"Call me Bathsheba." Thus opens Patrick Ness's novel, The Ocean Was Our Sky. (I giggled, remembering the opening to James Thurber's The Wonderful O: "Call me Littlejack,' he roared. And the taverners called him Littlejack.") An obsessed captain hunting a villainous Toby Wick? Surely this must be a joke, a parody of Moby Dick. It works by inversion: ocean for sky, whales who hunt whalers. A female narrator, Bathsheba, against Melville's Ishmael. But the book isn't funny: it's heartbreaking and weird, and Rovina Cai's illustrations are as important as the text.
Picturing a World
The election results are in. And by chance, they were celebrating this day 407 years ago. Huzzah, huzzah, huzzah! (Image from a 17th C French manuscript, « Le discours de l'entrée (7 nov. 1613) de Messeigneurs le duc d'Espernon et marquis de La Vallette en la ville de Metz, avec les pourtraits des arcs triomphaux », par « D. Jacquet » (1614).)
An edition of Frances Hodgson Burnett's Secret Garden illustrated by Inga Moore has been my bedtime reading for the last few days of the presidential campaign and should get me through to tomorrow's aftermath. It's lovely. I'm not sure when I last read the novel—maybe as much as thirty years ago when Ruth Sanderson's beautiful edition was published. When I opened this book, I knew I would have adored it as a child and was going to enjoy it now. In my conceit as a garden historian, though, I thought its illustrations of the Misselthwaite grounds were a bit over the top—much too complicated and big to be maintained by the one gardener I remembered from the story. Well, I was wrong.
I love artists' imaginative renditions of archeological sites. A set of post holes, some jewelry, and a collection of animal bones may say a lot to a specialist but not so much to the rest of us until the artist gets to work. Then voilà, a picture of an early medieval stock-raising village in Pontarlier, France. Here I can actually imagine myself viewing the town from a hillside—and then walking down into it. It really helps that the surrounding topography is provided as well. I've never tried to sketch a scene for one of my stories, but I do make rough maps and diagrams of house interiors. Whatever works to stimulate and amplify the imagination—and at the moment give brief respite from climate change, pandemic, and election anxieties!

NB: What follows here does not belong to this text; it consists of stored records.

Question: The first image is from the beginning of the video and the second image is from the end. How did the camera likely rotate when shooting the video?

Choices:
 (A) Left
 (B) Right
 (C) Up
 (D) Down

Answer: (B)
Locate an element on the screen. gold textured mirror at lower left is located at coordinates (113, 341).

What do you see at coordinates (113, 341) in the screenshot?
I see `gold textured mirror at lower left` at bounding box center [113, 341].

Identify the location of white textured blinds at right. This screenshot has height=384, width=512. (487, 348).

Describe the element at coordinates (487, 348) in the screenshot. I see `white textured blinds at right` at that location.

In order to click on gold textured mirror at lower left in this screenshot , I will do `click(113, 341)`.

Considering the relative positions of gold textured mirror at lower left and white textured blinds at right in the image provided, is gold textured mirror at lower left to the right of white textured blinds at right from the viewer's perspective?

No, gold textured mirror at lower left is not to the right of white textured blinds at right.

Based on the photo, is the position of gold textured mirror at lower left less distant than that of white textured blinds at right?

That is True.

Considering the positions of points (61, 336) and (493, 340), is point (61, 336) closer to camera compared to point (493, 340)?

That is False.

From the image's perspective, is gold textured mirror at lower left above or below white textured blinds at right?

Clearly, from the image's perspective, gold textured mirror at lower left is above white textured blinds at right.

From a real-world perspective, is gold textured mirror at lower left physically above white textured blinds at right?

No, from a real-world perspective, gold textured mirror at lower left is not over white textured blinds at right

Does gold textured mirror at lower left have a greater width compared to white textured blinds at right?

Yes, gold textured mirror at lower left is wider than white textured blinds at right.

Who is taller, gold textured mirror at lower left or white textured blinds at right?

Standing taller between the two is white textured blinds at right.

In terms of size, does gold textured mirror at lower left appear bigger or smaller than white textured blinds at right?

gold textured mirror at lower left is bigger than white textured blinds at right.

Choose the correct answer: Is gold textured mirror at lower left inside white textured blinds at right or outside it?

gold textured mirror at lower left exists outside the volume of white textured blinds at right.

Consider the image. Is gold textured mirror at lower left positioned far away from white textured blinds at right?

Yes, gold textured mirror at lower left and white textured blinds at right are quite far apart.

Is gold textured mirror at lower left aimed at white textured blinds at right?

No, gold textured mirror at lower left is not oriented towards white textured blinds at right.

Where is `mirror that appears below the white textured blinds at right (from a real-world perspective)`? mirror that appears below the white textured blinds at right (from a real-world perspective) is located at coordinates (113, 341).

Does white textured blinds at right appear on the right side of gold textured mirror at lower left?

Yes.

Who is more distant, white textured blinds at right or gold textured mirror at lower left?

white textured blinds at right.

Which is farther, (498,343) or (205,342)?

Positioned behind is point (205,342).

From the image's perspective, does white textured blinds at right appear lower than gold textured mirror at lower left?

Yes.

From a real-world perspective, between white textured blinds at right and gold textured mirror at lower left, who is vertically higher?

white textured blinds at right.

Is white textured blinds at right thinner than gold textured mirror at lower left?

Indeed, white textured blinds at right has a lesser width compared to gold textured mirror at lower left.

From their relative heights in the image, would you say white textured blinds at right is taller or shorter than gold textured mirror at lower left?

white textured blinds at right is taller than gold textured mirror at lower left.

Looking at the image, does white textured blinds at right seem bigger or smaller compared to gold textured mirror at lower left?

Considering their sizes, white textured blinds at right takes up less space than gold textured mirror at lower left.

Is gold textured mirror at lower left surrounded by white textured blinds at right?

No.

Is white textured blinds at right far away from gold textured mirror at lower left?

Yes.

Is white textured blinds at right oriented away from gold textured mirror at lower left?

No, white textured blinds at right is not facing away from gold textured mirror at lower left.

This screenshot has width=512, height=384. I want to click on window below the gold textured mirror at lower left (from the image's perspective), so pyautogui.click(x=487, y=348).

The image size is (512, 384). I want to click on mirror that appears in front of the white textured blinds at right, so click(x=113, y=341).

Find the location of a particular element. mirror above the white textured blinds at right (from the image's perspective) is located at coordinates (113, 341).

Via Merovingian-era settlement excavated in France at The History Blog
Blog post alert and appeal: The always interesting James Gurney has posted what I'd call the image of the day in Voter Line. Read him, study his technique if you are a watercolorist—and if you haven't voted, VOTE!

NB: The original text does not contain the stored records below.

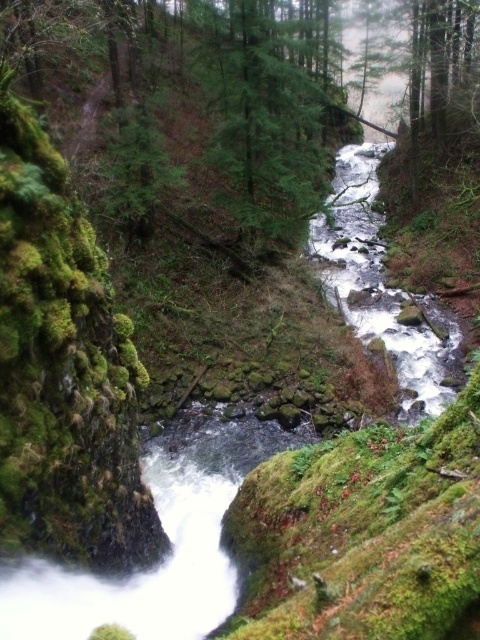
Question: Can you confirm if green mossy tree at center is positioned to the left of white frothy water at center?

Choices:
 (A) yes
 (B) no

Answer: (A)

Question: Among these objects, which one is nearest to the camera?

Choices:
 (A) green mossy tree at center
 (B) white frothy water at center

Answer: (A)

Question: Can you confirm if green mossy tree at center is positioned to the right of white frothy water at center?

Choices:
 (A) yes
 (B) no

Answer: (B)

Question: Can you confirm if green mossy tree at center is thinner than white frothy water at center?

Choices:
 (A) yes
 (B) no

Answer: (B)

Question: Which point is closer to the camera?

Choices:
 (A) (123, 58)
 (B) (432, 410)

Answer: (B)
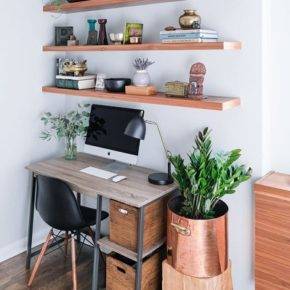
The image size is (290, 290). Identify the location of table leg. (31, 215).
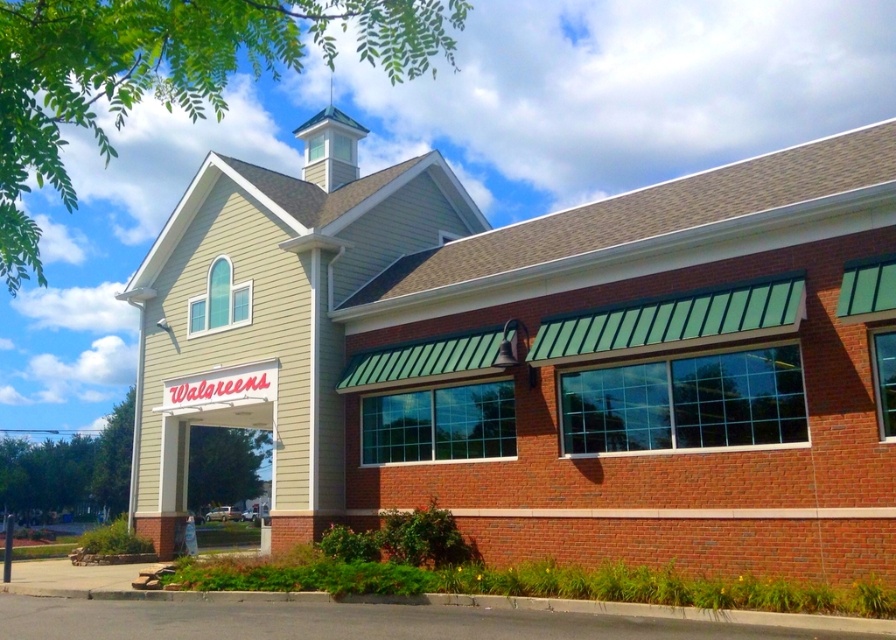
Can you confirm if beige siding church at center is wider than white painted wood spire at upper center?

Yes, beige siding church at center is wider than white painted wood spire at upper center.

Based on the photo, can you confirm if beige siding church at center is positioned to the right of white painted wood spire at upper center?

Correct, you'll find beige siding church at center to the right of white painted wood spire at upper center.

Locate an element on the screen. The image size is (896, 640). beige siding church at center is located at coordinates coord(543,358).

Where is `beige siding church at center`? The image size is (896, 640). beige siding church at center is located at coordinates (543, 358).

Between white matte sign at center and white painted wood spire at upper center, which one has more height?

With more height is white painted wood spire at upper center.

Does point (182, 404) come in front of point (317, 168)?

Yes, it is.

Is point (171, 387) closer to camera compared to point (332, 138)?

Yes, point (171, 387) is closer to viewer.

This screenshot has width=896, height=640. What are the coordinates of `white matte sign at center` in the screenshot? It's located at (202, 424).

Between beige siding church at center and white matte sign at center, which one has less height?

With less height is white matte sign at center.

Does point (800, 166) come in front of point (210, 422)?

Yes, point (800, 166) is closer to viewer.

This screenshot has width=896, height=640. Find the location of `beige siding church at center`. beige siding church at center is located at coordinates (543, 358).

Website alert: Artists in the Archive celebrates the work of artists who have been given fellowships to incorporate materials at the American Antiquarian Society into their creative work. The Society, located in Worcester, Massachusetts, holds the world's largest collection of materials printed in America between 1640 and 1876. Since 1995, it has offered fellowships to creative and performing artists to explore these resources and incorporate what they find into new works. The results have included, not only historical fiction like The Age of Phillis, but book art by Stephanie Wolff, comics by R. Sikoryak, music by Lisa Bielawa, and much, much more. The sample at this retrospective website alone will set your mind dancing off in new directions.
In tidying up some computer files, I came across this whiz-bang drawing of a moving house by Albert Robida. It made me laugh all over again. Look at the lass pointing an umbrella on the lower porch balcony—she could be Myrtle in Philip Reeve's very funny steampunk novel, Larklight! In fact, David Wyatt may well have been partially inspired by Robida for his wonderful period-flavor, Larklight illustrations.
Sometimes a picture gives a lift to the heart. I had a dog, Badger, named for the white stripe up his black face. Because I loved him dearly, badgers have become my totem animal. This morning I was cheered to run across this image in illustrator Danielle Barlow's new Green Wheel Oracle. Whatever helps you through the day (let alone the night)! For more of Barlow's Dartmoor landscapes and evocative mythic illustrations, click here. And thank you, Myth and Moor, for Telling stories back to the land, which puts Barlow's work in context.
A blog post, The Spectacle of Paris Streets, has just alerted me to a book I wish I had known about when I was researching Where the Light Falls: A Travers Paris par Crafty. For instance, I'd never thought of large trees being planted on a Parisian boulevard until I saw this image. It's the sort of sight that could cause a character to loiter, or spark a train of thought, or even somehow play into the action of a story. Or it could prompt an imaginative excursion: what if there were a world where a steampunk technology was used by trees to facilitate their own migration? The whole book is worth exploring.